Kurz vor der Aktionärsversammlung legten sowohl die Deutsche Börse als auch die New York Stock Exchange konkrete Angebote vor. Am Freitag sicherte die Deutsche Börse der Euronext eine Fusion unter Gleichen zu. Dies hat für das Management der von Paris aus geleiteten Euronext den Charme, dass nicht eine finanzstarke Börse die Vierländerbörse schluckt, sondern dass eine echte Partnerschaft entsteht, sagt ein Beobachter. Am Montag konterte die NYSE mit einem Angebot aus Bar-Zahlung und Aktienübertragung, das zusammengerechnet acht Mrd. Euro oder etwas über 70 Euro je Euronext-Aktie entspricht - was allerdings im Vergleich zum jüngsten Aktienkurs nicht als sehr attraktiv gilt. Und Euronext würde dann zu einem Ableger der US-Börse, auch wenn sie in Europa viel Eigenständigkeit behalten dürfte.
Möglicherweise steht jetzt ein Bieterwettkampf bevor. „Das treibt die Preise nach oben“, sagt Kurz. Dabei gilt die Deutsche Börse zwar als finanzstark, allerdings ist unklar, wie die großen Anteilseigner darauf reagieren würden. Schließlich hatten sie die ursprünglich geplante Fusion der Deutschen Börse mit dem Londoner Handelsplatz scheitern lassen und stattdessen darauf gedrungen, dass das eingesparte Kapital den Aktionären durch Aktienrückkaufprogramme ausgezahlt wird. Daher ist der aktuelle Kassenbestand nicht mehr sehr hoch.

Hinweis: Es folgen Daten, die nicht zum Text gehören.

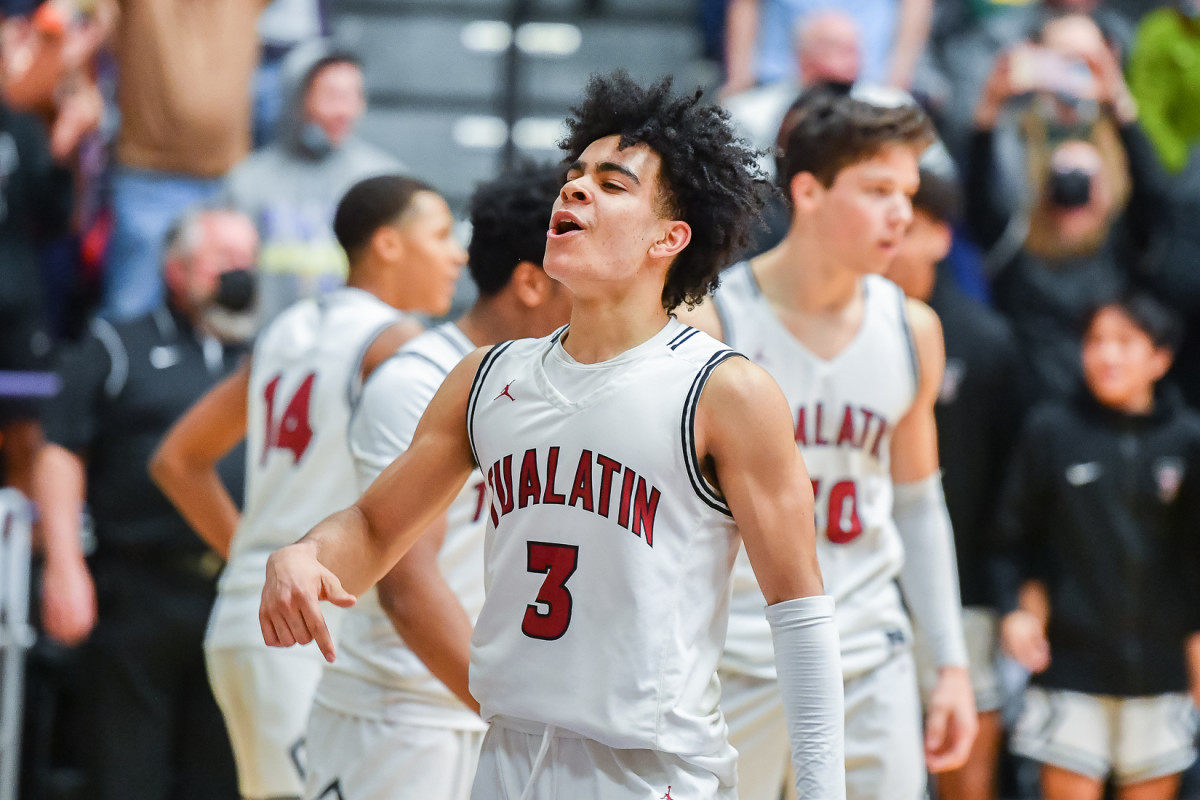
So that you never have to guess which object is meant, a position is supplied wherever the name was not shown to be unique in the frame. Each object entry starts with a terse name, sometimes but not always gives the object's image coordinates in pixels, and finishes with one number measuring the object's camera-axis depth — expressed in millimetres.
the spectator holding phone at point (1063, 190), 14398
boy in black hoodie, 11750
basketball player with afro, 5070
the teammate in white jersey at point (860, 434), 7531
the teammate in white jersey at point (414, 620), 6449
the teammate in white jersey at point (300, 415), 8070
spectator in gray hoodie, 14562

Einige Analysten, wie etwa von der Privatbank M.M. Warburg, halten daher bereits eine Kapitalerhöhung bei der Deutschen Börse für möglich, um die NYSE mit einem Geldangebot auszustechen. „Wenn die Deutsche Börse zum Zuge kommen will, muss sie über dieses Angebot (der NYSE) hinausgehen“, sagt ein anderer Analyst. Die Märkte sehen den Kampf mit Skepsis: Der Kurs der Deutschen-Börse-Aktie brach am Montag zeitweise um mehr als sieben Prozent auf rund 102 Euro ein, auch das Euronext-Papier gab deutlich nach.
Sollte die Deutsche Börse im Übernahmepoker scheitern, könnte dies auch Auswirkungen auf deren laufende Geschäfte haben. Denn selbst wenn die Deutsche Börse dann Kooperationen mit der Schweiz, Russland und Chicago eingehen würde, wäre ihre Bedeutung geringer als die Bündnisse Euronext/NYSE und LSE/Nasdaq, sagt Kurz. Die Folge: Institutionelle Anleger könnten ihre Büros verstärkt in Paris oder London ansiedeln, die dann beide auch eine transatlantische Ausrichtung hätten.
Ob dies auch Auswirkungen auf die Arbeitsplätze in Frankfurt hat, ist noch unklar. Die Deutsche-Börse-Gruppe allein beschäftigt rund 3000 Mitarbeiter, zahlreiche weitere Stellen etwa bei Banken sind vom Börsenhandel abhängig. Für Privatanleger dagegen dürfte ein Platzen der Fusion nicht viel ändern - der elektronische Xetra-Handel oder der regionale Parketthandel würden wohl unverändert weitergehen. Sollte die Deutsche Börse dagegen mit der Euronext fusionieren, so würde Paris zum Zentrum des Aktien-Handels erhoben, die einzelnen nationalen Handelsplätze aber ebenfalls erhalten bleiben.